La Palma: Lahar am Vulkan Cumbre Vieja

  • Am Cumbre Vieja auf La Palma ging ein kleiner Lahar ab
  • Er wurde von starken Regenfällen ausgelöst
  • Die Geophysikalischen Parameter haben noch keine Normalwerte angenommen
  • Alarmstatus steht auf „gelb“

Lahar am Cumbre Vieja auf La Palma

Staat: Spanien | Koordinaten: 28.57, -17.84 | Eruption: Fumarolisch

Länger war es vergleichsweise still um den Cumbre Vieja auf La Palma, doch nun gibt es Neuigkeiten vom Vulkan: es gibt zwar keine neue Eruption, doch gestern ging ein kleiner Lahar ab. Er entstand, als starke Regenfälle abgelagerte Vulkanasche auf dem Vulkanhang mobilisierten. Der Schlammstrom überquerte eine Straße am Berghang und blockierte sie. Auf Facebook wurde ein Video des Geschehens geteilt.
Darüber hinaus ist man auf La Palma bemüht, die Schäden durch den Vulkanausbruch zu beseitigen und legt neue Straßen durch das Lavafeld an. Die Zugangsbeschränkungen zum Sperrgebiet wurden gelockert, doch es sind noch nicht alle Straßensperren verschwunden. Den Kraterbereich darf man sich nicht nähern, es sei denn, man verfügt über eine Sondergenehmigung, die nur an Wissenschaftlern ausgegeben wird, die mit der Betreuung eines Projektes beauftragt sind.

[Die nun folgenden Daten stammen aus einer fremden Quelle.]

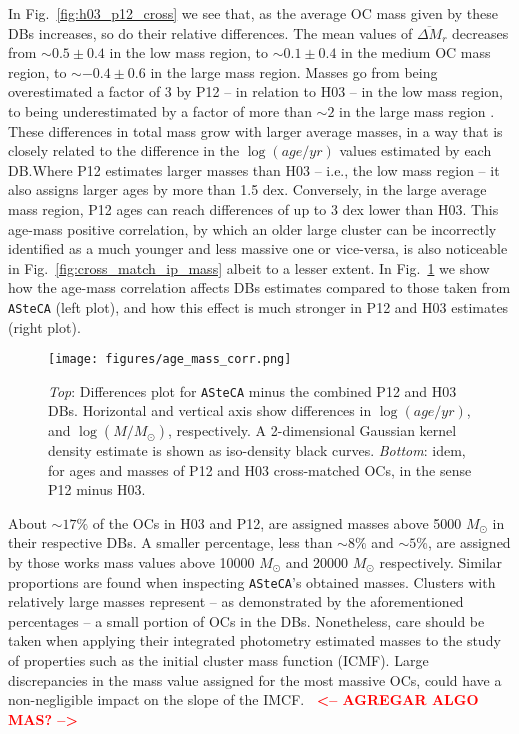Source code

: \documentclass[a4paper,fleqn,usenatbib]{mnras}
\newcommand{\cmmt}[1]{\textcolor{red}{\textbf{$\;\;$<-- #1 -->$\;\;$}}}
\begin{document}
In Fig.~\ref{fig:h03_p12_cross} we see that, as the average OC mass given by
these DBs increases, so do their relative differences.
The mean values of $\overline{\Delta M}_r$ decreases from ${\sim}0.5\pm0.4$ in
the low mass region, to ${\sim}0.1\pm0.4$ in the medium OC mass region, to
${\sim-}0.4\pm0.6$ in the large mass region. Masses go from being overestimated
a factor of 3 by P12 -- in relation to H03 -- in the low mass region, to being
underestimated by a factor of more than ${\sim}2$ in the large mass region .
%
These differences in total mass grow with larger average masses, in a way that
is closely related to the difference in the $\log(age/yr)$ values estimated by
each DB.\@ Where P12 estimates larger masses than H03 -- i.e., the low mass
region -- it also assigns larger ages by more than 1.5 dex. Conversely, in the
large average mass region, P12 ages can reach differences of up to 3 dex lower
than H03.
%
This age-mass positive correlation, by which an older large cluster can be
incorrectly identified as a much younger and less massive one or vice-versa, is
also noticeable in Fig.~\ref{fig:cross_match_ip_mass} albeit to a lesser
extent. In Fig.~\ref{fig:age_mass_corr} we show how the age-mass correlation
affects DBs estimates compared to those taken from \texttt{ASteCA} (left plot),
and how this effect is much stronger in P12 and H03 estimates (right plot).

\begin{figure}
\texttt{[image: figures/age\_mass\_corr.png]}
\caption{\emph{Top}: Differences plot for \texttt{ASteCA} minus the combined P12
and H03 DBs. Horizontal and vertical axis show differences in
$\log(age/yr)$, and $\log(M/M_{\odot})$, respectively.
A 2-dimensional Gaussian kernel density estimate is shown as iso-density black
curves.
\emph{Bottom}: idem, for ages and masses of P12 and H03 cross-matched OCs, in
the sense P12 minus H03.}
\label{fig:age_mass_corr}
\end{figure}

About ${\sim}17\%$ of the OCs in H03 and P12, are assigned masses
above 5000 $M_{\odot}$ in their respective DBs. A smaller percentage,
less than ${\sim}8\%$ and ${\sim}5\%$, are assigned by those works mass values
above 10000 $M_{\odot}$ and 20000 $M_{\odot}$ respectively. Similar proportions
are found when inspecting \texttt{ASteCA}'s obtained masses.
%
Clusters with relatively large masses represent -- as demonstrated by
the aforementioned percentages -- a small portion of OCs in the DBs.
Nonetheless, care should be taken when applying their integrated photometry
estimated masses to the study of properties such as the initial cluster
mass function (ICMF).
Large discrepancies in the mass value assigned for the most massive OCs, could
have a non-negligible impact on the slope of the IMCF.\@
\cmmt{AGREGAR ALGO MAS?}
\end{document}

Erdbeben auf La Palma halten an

Der Alarmstatus des Cumbre Vieja steht auf „gelb“. Weiterhin werden die Geophysikalischen Parameter überwacht. In der 2. Aprilwoche wurden 43 Erdbeben detektiert. Das Stärkste brachte es auf M 3,1. In der letzten Woche wurden an einigen Entgasungsöffnungen des Lavastroms noch Temperaturen von bis zu 1000 Grad gemessen und es werden vulkanische Gase freigesetzt. Es wird davor gewarnt, das Lavafeld eigenmächtig zu betreten. Tatsächlich geht von den Entgasungslöchern eine ernste Gefahr aus. Tagsüber nimmt man sie meistens nur durch einen flimmernden Strom heißer Luft wahr. Entgeht einem dieses Signal kann es passieren, dass man das Entgasungsloch übersieht und reinlatscht, oder einen Schritt drüber macht, was starke Verbrennungen nach sich ziehen würde. Die Gefahr, durch eine Erstarrungskruste zu brechen ist dagegen gering. Das Innere des Lavafelds ist zwar noch heiß, aber die Lava sollte tragfähig sein, sofern es keine Kavernen gibt, durch dessen Dach mein brechen könnte. Da viele Häuser unter der Lava begraben wurden, besteht hier aber die Gefahr einzubrechen. Diese Gefahr bleibt über Jahre hinweg bestehen und vergrößert sich, je maroder die Ruinen unter der Lava werden. Das gilt insbesondere für Gebäude, die von Tephra bedeckt sind.